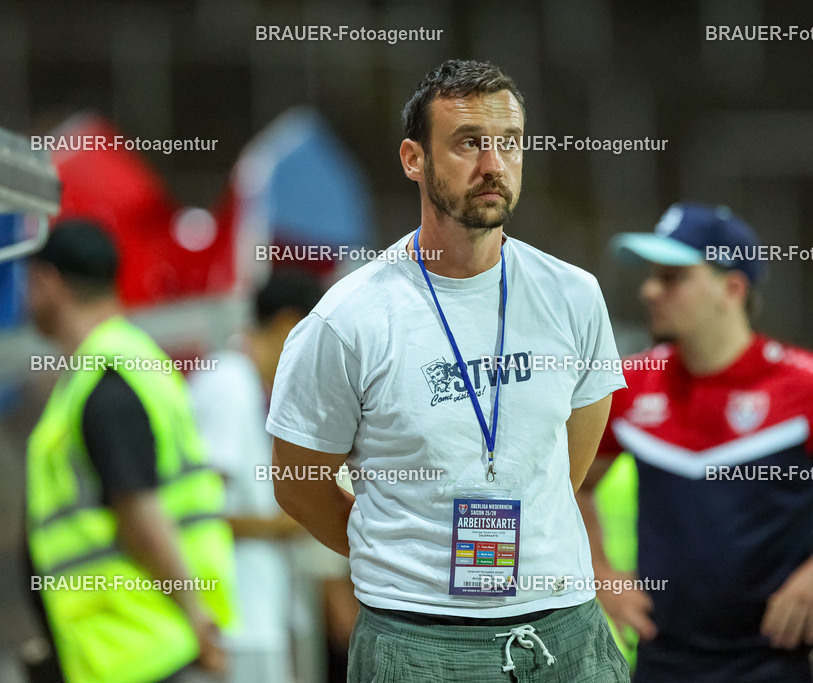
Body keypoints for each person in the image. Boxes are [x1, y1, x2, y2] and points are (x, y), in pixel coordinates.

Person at [266, 59, 630, 682]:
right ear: (414, 158)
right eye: (468, 143)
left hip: (565, 627)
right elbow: (298, 482)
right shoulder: (349, 319)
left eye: (508, 143)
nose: (493, 164)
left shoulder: (573, 295)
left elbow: (567, 467)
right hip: (417, 640)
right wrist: (400, 558)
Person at [578, 203, 813, 682]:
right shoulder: (634, 383)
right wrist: (601, 576)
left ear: (732, 288)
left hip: (788, 659)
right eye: (651, 277)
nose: (650, 290)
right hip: (668, 660)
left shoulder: (809, 387)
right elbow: (570, 481)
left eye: (673, 277)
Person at [24, 220, 237, 683]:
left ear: (46, 282)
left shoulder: (104, 376)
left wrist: (196, 617)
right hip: (148, 643)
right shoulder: (132, 360)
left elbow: (140, 510)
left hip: (139, 646)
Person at [188, 268, 323, 683]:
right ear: (287, 325)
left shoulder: (252, 388)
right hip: (234, 618)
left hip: (256, 615)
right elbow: (194, 514)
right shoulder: (228, 383)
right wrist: (290, 522)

━━━━━━━━━━━━━━━━━━━━

• _Exercise instructions_
Would you please output each record exactly, leaving the images out?

• _Response to the task_
Body keypoints for each person in the image. Boxes are [x1, y1, x2, y2] and points are (x, y), in pixel coordinates.

Person at [266, 59, 630, 682]:
right ear: (414, 158)
right eye: (468, 143)
left hip: (565, 627)
right elbow: (298, 482)
right shoulder: (349, 319)
left eye: (508, 143)
nose: (493, 164)
left shoulder: (573, 295)
left elbow: (567, 467)
right hip: (417, 640)
right wrist: (400, 558)
Person at [578, 203, 813, 682]:
right shoulder: (634, 383)
right wrist: (601, 576)
left ear: (732, 288)
left hip: (788, 659)
right eye: (651, 277)
nose: (650, 290)
right hip: (668, 660)
left shoulder: (809, 387)
right elbow: (570, 481)
left eye: (673, 277)
Person at [24, 220, 237, 683]:
left ear: (46, 282)
left shoulder: (104, 376)
left wrist: (196, 617)
right hip: (148, 643)
right shoulder: (132, 360)
left elbow: (140, 510)
left hip: (139, 646)
Person at [188, 268, 323, 683]:
right ear: (287, 325)
left shoulder: (252, 388)
right hip: (234, 618)
left hip: (256, 615)
right elbow: (194, 514)
right shoulder: (228, 383)
right wrist: (290, 522)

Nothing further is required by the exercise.